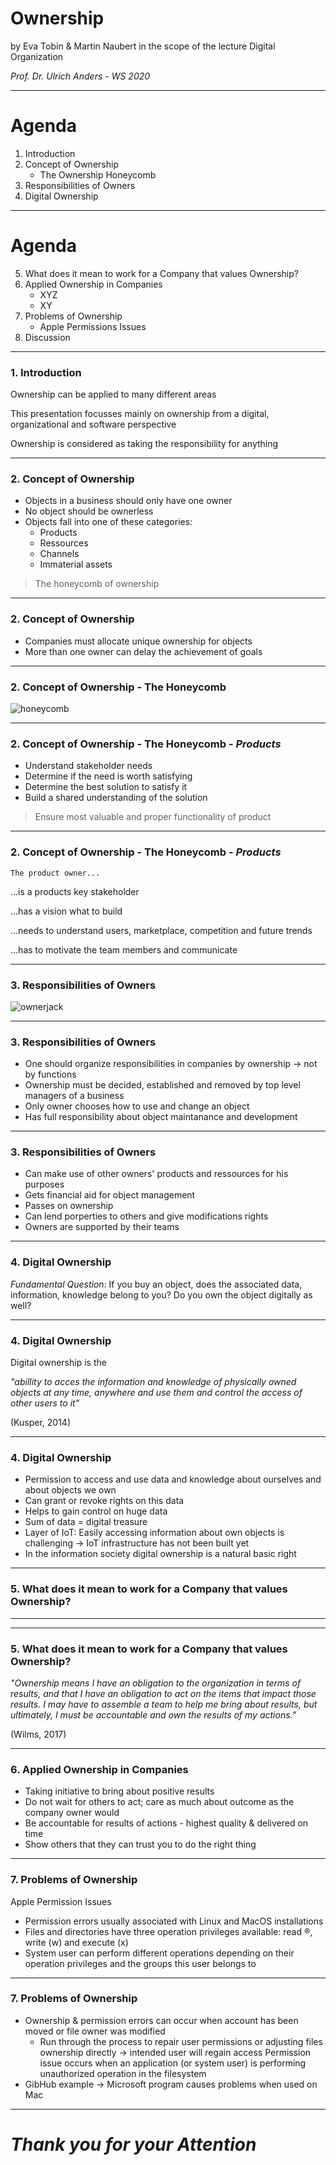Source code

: # Ownership
by Eva Tobin & Martin Naubert in the scope of the lecture Digital Organization

_Prof. Dr. Ulrich Anders - WS 2020_

---

# Agenda

1. Introduction
1. Concept of Ownership 
    * The Ownership Honeycomb
1. Responsibilities of Owners
1. Digital Ownership


---

# Agenda

5. What does it mean to work for a Company that values Ownership?
5. Applied Ownership in Companies
    * XYZ
    * XY 
5. Problems of Ownership
    * Apple Permissions Issues
5. Discussion

---

### 1. Introduction

Ownership can be applied to many different areas

This presentation focusses mainly on ownership from a digital, organizational and software perspective 

Ownership is considered as taking the responsibility for anything 

---

### 2. Concept of Ownership

* Objects in a business should only have one owner
* No object should be ownerless
* Objects fall into one of these categories:
    * Products
    * Ressources
    * Channels
    * Immaterial assets
    
> The honeycomb of ownership    

---

### 2. Concept of Ownership

* Companies must allocate unique ownership for objects
* More than one owner can delay the achievement of goals

---

### 2. Concept of Ownership - The Honeycomb

![honeycomb](honeycomb.jpg)

---

### 2. Concept of Ownership - The Honeycomb - _Products_

* Understand stakeholder needs
* Determine if the need is worth satisfying
* Determine the best solution to satisfy it
* Build a shared understanding of the solution

> Ensure most valuable and proper functionality of product

---

### 2. Concept of Ownership - The Honeycomb - _Products_

    The product owner...

 ...is a products key stakeholder

 ...has a vision what to build 

...needs to understand users, marketplace, competition and future trends

...has to motivate the team members and communicate

---

### 3. Responsibilities of Owners

![ownerjack](ownerjack.jpg)

---

### 3. Responsibilities of Owners

* One should organize responsibilities in companies by ownership -> not by functions 
* Ownership must be decided, established and removed by top level managers of a business
* Only owner chooses how to use and change an object
* Has full responsibility about object maintanance and development

---

### 3. Responsibilities of Owners

* Can make use of other owners' products and ressources for his purposes 
* Gets financial aid for object management 
* Passes on ownership 
* Can lend porperties to others and give modifications rights
* Owners are supported by their teams

---

### 4. Digital Ownership

*Fundamental Question*: If you buy an object, does the associated data, information, knowledge belong to you? Do you own the object digitally as well?

---

### 4. Digital Ownership

Digital ownership is the 

_"abillity to acces the information and knowledge of physically owned objects at any time, anywhere and use them and control the access of other users to it"_ 

(Kusper, 2014)

---

### 4. Digital Ownership

* Permission to access and use data and knowledge about ourselves and about objects we own
* Can grant or revoke rights on this data
* Helps to gain control on huge data
* Sum of data = digital treasure
* Layer of IoT: Easily accessing information about own objects is challenging -> IoT infrastructure has not been built yet
* In the information society digital ownership is a natural basic right

---

### 5. What does it mean to work for a Company that values Ownership?

---



---

### 5. What does it mean to work for a Company that values Ownership?

_"Ownership means I have an obligation to the organization in terms of results, and that I have an obligation to act on the items that impact those results. I may have to assemble a team to help me bring about results, but ultimately, I must be accountable and own the results of my actions."_

(Wilms, 2017)

---

### 6. Applied Ownership in Companies

* Taking initiative to bring about positive results
* Do not wait for others to act; care as much about outcome as the company owner would
* Be accountable for results of actions - highest quality & delivered on time 
* Show others that they can trust you to do the right thing

---

### 7. Problems of Ownership

Apple Permission Issues

* Permission errors usually associated with Linux and MacOS installations
* Files and directories have three operation privileges available: read ®, write (w) and execute (x)
* System user can perform different operations depending on their operation privileges and the groups this user belongs to

---

### 7. Problems of Ownership

* Ownership & permission errors can occur when account has been moved or file owner was modified 
    * Run through the process to repair user permissions or adjusting files ownership directly -> intended user will regain access 
Permission issue occurs when an application (or system user) is performing unauthorized operation in the filesystem
* GibHub example -> Microsoft program causes problems when used on Mac

---

# _Thank you for your Attention_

◇ ◇ ◇

» About this task
Write out the data above exactly, minus any images.

» Answer to this task
Source code

: # Ownership
by Eva Tobin & Martin Naubert in the scope of the lecture Digital Organization

_Prof. Dr. Ulrich Anders - WS 2020_

---

# Agenda

1. Introduction
1. Concept of Ownership 
    * The Ownership Honeycomb
1. Responsibilities of Owners
1. Digital Ownership


---

# Agenda

5. What does it mean to work for a Company that values Ownership?
5. Applied Ownership in Companies
    * XYZ
    * XY 
5. Problems of Ownership
    * Apple Permissions Issues
5. Discussion

---

### 1. Introduction

Ownership can be applied to many different areas

This presentation focusses mainly on ownership from a digital, organizational and software perspective 

Ownership is considered as taking the responsibility for anything 

---

### 2. Concept of Ownership

* Objects in a business should only have one owner
* No object should be ownerless
* Objects fall into one of these categories:
    * Products
    * Ressources
    * Channels
    * Immaterial assets
    
> The honeycomb of ownership    

---

### 2. Concept of Ownership

* Companies must allocate unique ownership for objects
* More than one owner can delay the achievement of goals

---

### 2. Concept of Ownership - The Honeycomb

![honeycomb](honeycomb.jpg)

---

### 2. Concept of Ownership - The Honeycomb - _Products_

* Understand stakeholder needs
* Determine if the need is worth satisfying
* Determine the best solution to satisfy it
* Build a shared understanding of the solution

> Ensure most valuable and proper functionality of product

---

### 2. Concept of Ownership - The Honeycomb - _Products_

    The product owner...

 ...is a products key stakeholder

 ...has a vision what to build 

...needs to understand users, marketplace, competition and future trends

...has to motivate the team members and communicate

---

### 3. Responsibilities of Owners

![ownerjack](ownerjack.jpg)

---

### 3. Responsibilities of Owners

* One should organize responsibilities in companies by ownership -> not by functions 
* Ownership must be decided, established and removed by top level managers of a business
* Only owner chooses how to use and change an object
* Has full responsibility about object maintanance and development

---

### 3. Responsibilities of Owners

* Can make use of other owners' products and ressources for his purposes 
* Gets financial aid for object management 
* Passes on ownership 
* Can lend porperties to others and give modifications rights
* Owners are supported by their teams

---

### 4. Digital Ownership

*Fundamental Question*: If you buy an object, does the associated data, information, knowledge belong to you? Do you own the object digitally as well?

---

### 4. Digital Ownership

Digital ownership is the 

_"abillity to acces the information and knowledge of physically owned objects at any time, anywhere and use them and control the access of other users to it"_ 

(Kusper, 2014)

---

### 4. Digital Ownership

* Permission to access and use data and knowledge about ourselves and about objects we own
* Can grant or revoke rights on this data
* Helps to gain control on huge data
* Sum of data = digital treasure
* Layer of IoT: Easily accessing information about own objects is challenging -> IoT infrastructure has not been built yet
* In the information society digital ownership is a natural basic right

---

### 5. What does it mean to work for a Company that values Ownership?

---



---

### 5. What does it mean to work for a Company that values Ownership?

_"Ownership means I have an obligation to the organization in terms of results, and that I have an obligation to act on the items that impact those results. I may have to assemble a team to help me bring about results, but ultimately, I must be accountable and own the results of my actions."_

(Wilms, 2017)

---

### 6. Applied Ownership in Companies

* Taking initiative to bring about positive results
* Do not wait for others to act; care as much about outcome as the company owner would
* Be accountable for results of actions - highest quality & delivered on time 
* Show others that they can trust you to do the right thing

---

### 7. Problems of Ownership

Apple Permission Issues

* Permission errors usually associated with Linux and MacOS installations
* Files and directories have three operation privileges available: read ®, write (w) and execute (x)
* System user can perform different operations depending on their operation privileges and the groups this user belongs to

---

### 7. Problems of Ownership

* Ownership & permission errors can occur when account has been moved or file owner was modified 
    * Run through the process to repair user permissions or adjusting files ownership directly -> intended user will regain access 
Permission issue occurs when an application (or system user) is performing unauthorized operation in the filesystem
* GibHub example -> Microsoft program causes problems when used on Mac

---

# _Thank you for your Attention_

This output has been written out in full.